Miriam sat down near him, facing her favorite picture, a quiet landscape by Corot, trees over a silvery stream. She was so tired that for once she was willing to just sit, in a mild stupor. Through the stupor, faintly, idly, words came floating. Couldn’t it be… honestly, couldn’t it be that the metas are worse… Miriam, honestly, couldn’t it be…
“Do you think I never thought of that?” she retorted in silence. “Idiot! Do you think I don’t know the metas are hard on your guts? Didn’t I try fifty different combinations while you were a kid, trying to get rid of the side effects? But it’s not as bad as being allergic to the whole damn planet! You know better than the doctor, do you? Don’t give me that. You’re trying to—” But she broke off the silent dialogue abruptly. Genya was not trying to kill himself. He was not. He would not. He had courage, that one. And brains.
“All right,” she said to the quiet young man in her mind. “All right! If you’ll stay in the infirmary, under observation—for two weeks, and do exactly what I say—all right, I’ll try it!”
Because, said another, even quieter voice deep in her, it doesn’t really matter. Whatever you do or don’t do, he will die. This year; next year. Two hours; twenty-four years. The sicklies can’t adjust to this world. And neither can we, neither can we. We weren’t meant to live here, Genya my dear. We weren’t made for this world, nor it for us. We were made of Earth, by Earth, to live on Earth, under the blue sky and the golden sun.
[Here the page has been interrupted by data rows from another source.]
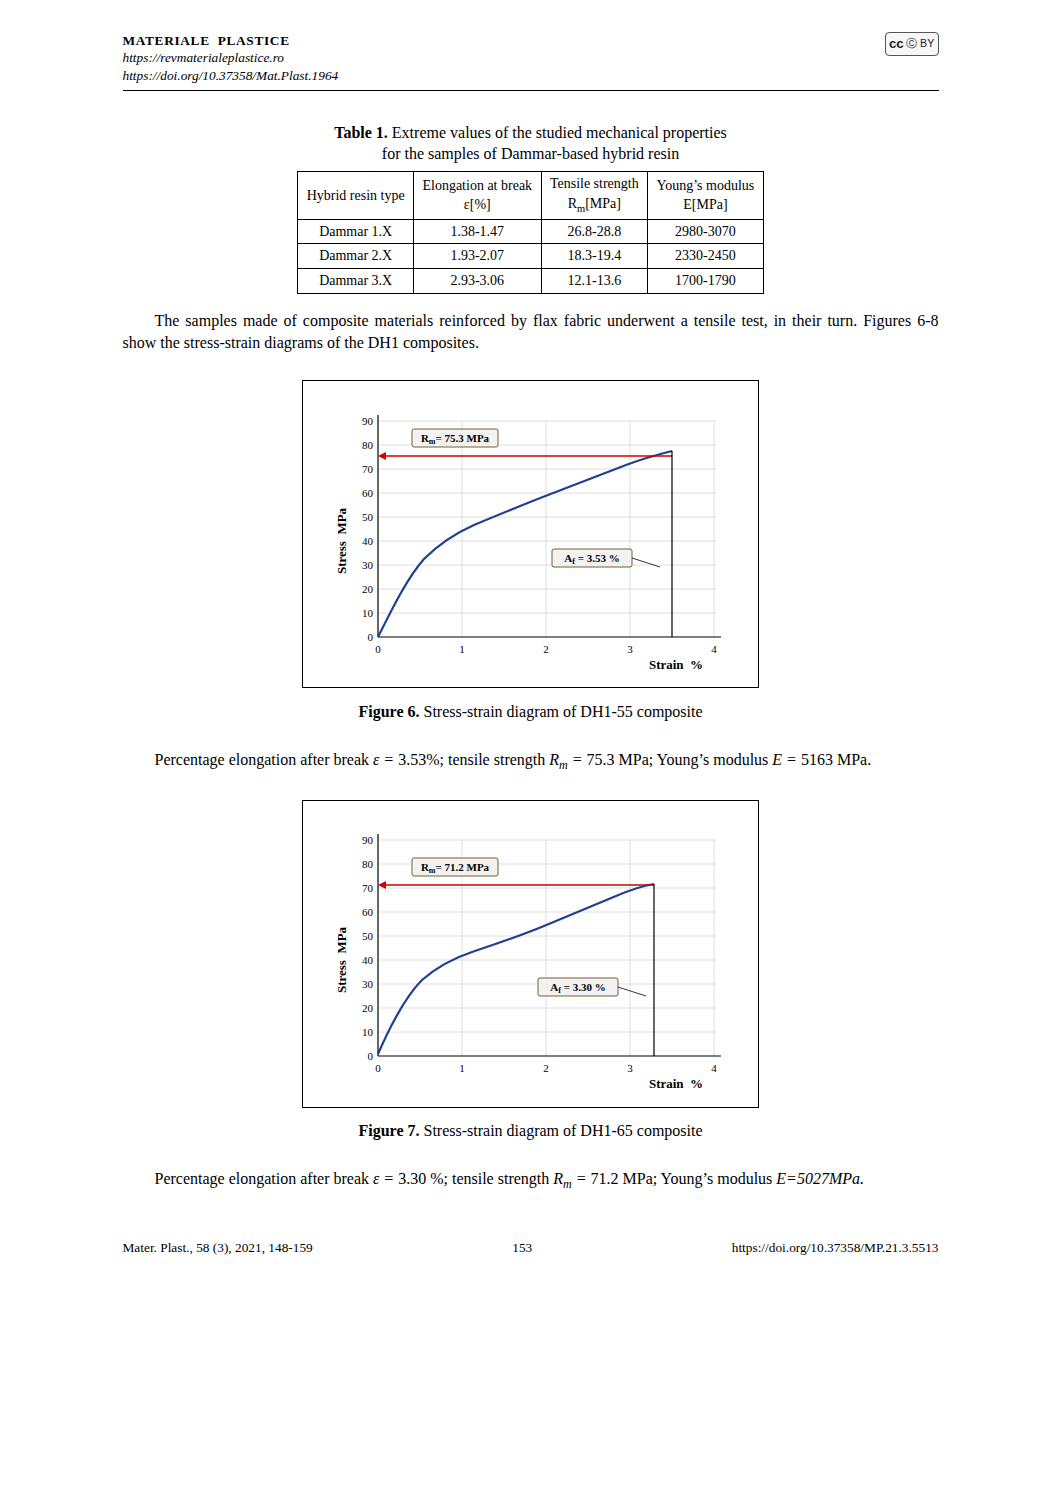MATERIALE PLASTICE
https://revmaterialeplastice.ro
https://doi.org/10.37358/Mat.Plast.1964
cc Ⓒ BY
Table 1. Extreme values of the studied mechanical properties for the samples of Dammar-based hybrid resin
| Hybrid resin type | Elongation at break ε[%] | Tensile strength R m [MPa] | Young’s modulus E[MPa] |
| --- | --- | --- | --- |
| Dammar 1.X | 1.38-1.47 | 26.8-28.8 | 2980-3070 |
| Dammar 2.X | 1.93-2.07 | 18.3-19.4 | 2330-2450 |
| Dammar 3.X | 2.93-3.06 | 12.1-13.6 | 1700-1790 |
The samples made of composite materials reinforced by flax fabric underwent a tensile test, in their turn. Figures 6-8 show the stress-strain diagrams of the DH1 composites.
90 80 70 60 50 40 30 20 10 0 0 1 2 3 4 Stress MPa Strain % Rm= 75.3 MPa Af = 3.53 %
Figure 6. Stress-strain diagram of DH1-55 composite
Percentage elongation after break ε = 3.53%; tensile strength Rm = 75.3 MPa; Young’s modulus E = 5163 MPa.
90 80 70 60 50 40 30 20 10 0 0 1 2 3 4 Stress MPa Strain % Rm= 71.2 MPa Af = 3.30 %
Figure 7. Stress-strain diagram of DH1-65 composite
Percentage elongation after break ε = 3.30 %; tensile strength Rm = 71.2 MPa; Young’s modulus E=5027MPa.
Mater. Plast., 58 (3), 2021, 148-159 153 https://doi.org/10.37358/MP.21.3.5513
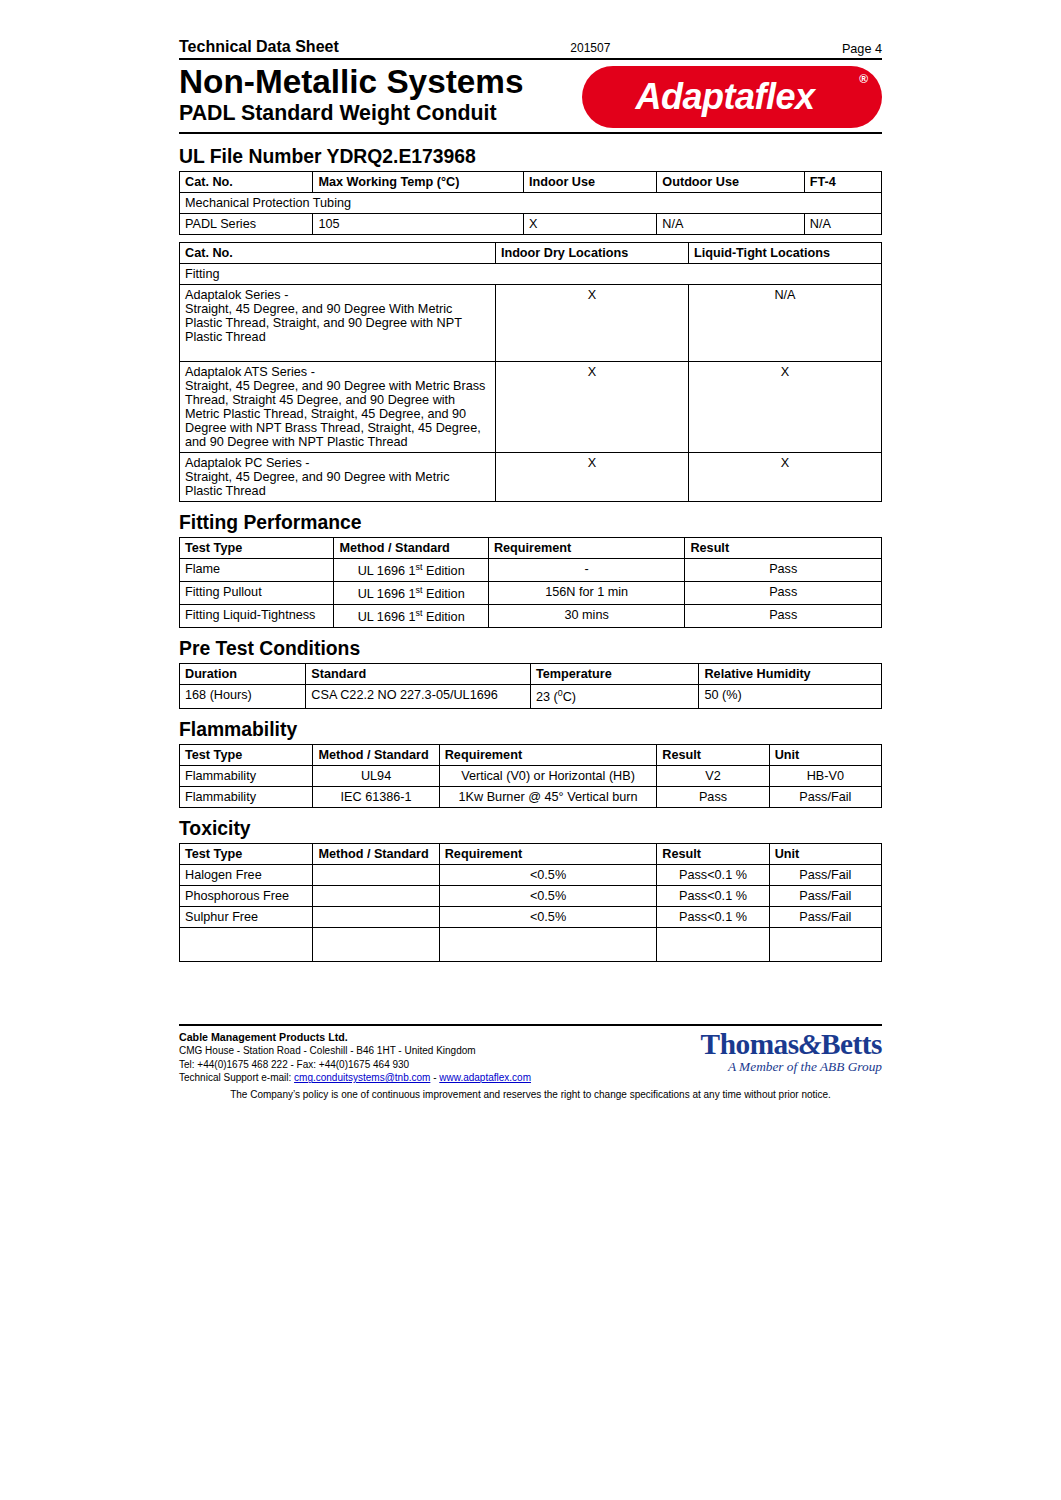Technical Data Sheet
201507
Page 4
Non-Metallic Systems
PADL Standard Weight Conduit
® Adaptaflex
UL File Number YDRQ2.E173968
| Cat. No. | Max Working Temp (°C) | Indoor Use | Outdoor Use | FT-4 |
| --- | --- | --- | --- | --- |
| Mechanical Protection Tubing |
| PADL Series | 105 | X | N/A | N/A |
| Cat. No. | Indoor Dry Locations | Liquid-Tight Locations |
| --- | --- | --- |
| Fitting |
| Adaptalok Series - Straight, 45 Degree, and 90 Degree With Metric Plastic Thread, Straight, and 90 Degree with NPT Plastic Thread | X | N/A |
| Adaptalok ATS Series - Straight, 45 Degree, and 90 Degree with Metric Brass Thread, Straight 45 Degree, and 90 Degree with Metric Plastic Thread, Straight, 45 Degree, and 90 Degree with NPT Brass Thread, Straight, 45 Degree, and 90 Degree with NPT Plastic Thread | X | X |
| Adaptalok PC Series - Straight, 45 Degree, and 90 Degree with Metric Plastic Thread | X | X |
Fitting Performance
| Test Type | Method / Standard | Requirement | Result |
| --- | --- | --- | --- |
| Flame | UL 1696 1 st Edition | - | Pass |
| Fitting Pullout | UL 1696 1 st Edition | 156N for 1 min | Pass |
| Fitting Liquid-Tightness | UL 1696 1 st Edition | 30 mins | Pass |
Pre Test Conditions
| Duration | Standard | Temperature | Relative Humidity |
| --- | --- | --- | --- |
| 168 (Hours) | CSA C22.2 NO 227.3-05/UL1696 | 23 ( 0 C) | 50 (%) |
Flammability
| Test Type | Method / Standard | Requirement | Result | Unit |
| --- | --- | --- | --- | --- |
| Flammability | UL94 | Vertical (V0) or Horizontal (HB) | V2 | HB-V0 |
| Flammability | IEC 61386-1 | 1Kw Burner @ 45° Vertical burn | Pass | Pass/Fail |
Toxicity
| Test Type | Method / Standard | Requirement | Result | Unit |
| --- | --- | --- | --- | --- |
| Halogen Free | | <0.5% | Pass<0.1 % | Pass/Fail |
| Phosphorous Free | | <0.5% | Pass<0.1 % | Pass/Fail |
| Sulphur Free | | <0.5% | Pass<0.1 % | Pass/Fail |
Cable Management Products Ltd.
CMG House - Station Road - Coleshill - B46 1HT - United Kingdom
Tel: +44(0)1675 468 222 - Fax: +44(0)1675 464 930
Technical Support e-mail: cmg.conduitsystems@tnb.com - www.adaptaflex.com
Thomas&Betts
A Member of the ABB Group
The Company’s policy is one of continuous improvement and reserves the right to change specifications at any time without prior notice.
The dinner gong began to ring. Going into the refectory she met little Shura. The child carried a bunch of the repulsive blackish-purple native weeds, as a child at home would carry a bunch of white daisies, red poppies picked in the fields. Shura’s eyes were teary as usual, but she smiled up at Auntie Doctor. Her lips looked pallid in the red-orange light of sunset through the windows. Everybody’s lips looked pallid. Everybody’s face looked tired, set, stoical, after the long day’s work, as they went into the Settlement dining hall, all together, the three hundred exiles of Ararat on Zion, the eleventh lost tribe.
He was doing very well. She had to admit it. “You’re doing well,” she said, and he, with his grin, “I told you so!”
“It could be because you’re not doing anything else,” she said, “smart ass.”
“Not doing anything? I filed health records for Geza all morning, I played games with Rosie and Moishe for two hours, I’ve been grinding colors all afternoon—say, I need more mineral oil, can I have another litre? It’s a much better pigment vehicle than the vegetable oil.”
“Sure. But listen. I have something for you better than that. Little Tel Aviv has got their pulp mill going full time. They sent a truck over yesterday with paper—”
“Paper?”
“Half a ton of it! I took two hundred sheets for you. It’s in the office.” He was off like a shot, and was into the bundle of paper before she even got there. “Oh, God,” he said, holding up a sheet, “beautiful, it’s beautiful!” And she thought how often she had heard him say that, “beautiful!” of one drab useful thing or another. He didn’t know what beauty was; he’d never seen any. The paper was thick, substantial, greyish, in big sheets, intended to be cut small and used sparingly, of course; but let him have it for his painting. There was little enough else she could give him.
“When you let me out of here,” Genya said, hugging the unwieldy bundle with both arms, “I’ll go over to Tel Aviv and paint their pulp mill, I’ll immortalise their pulp mill!”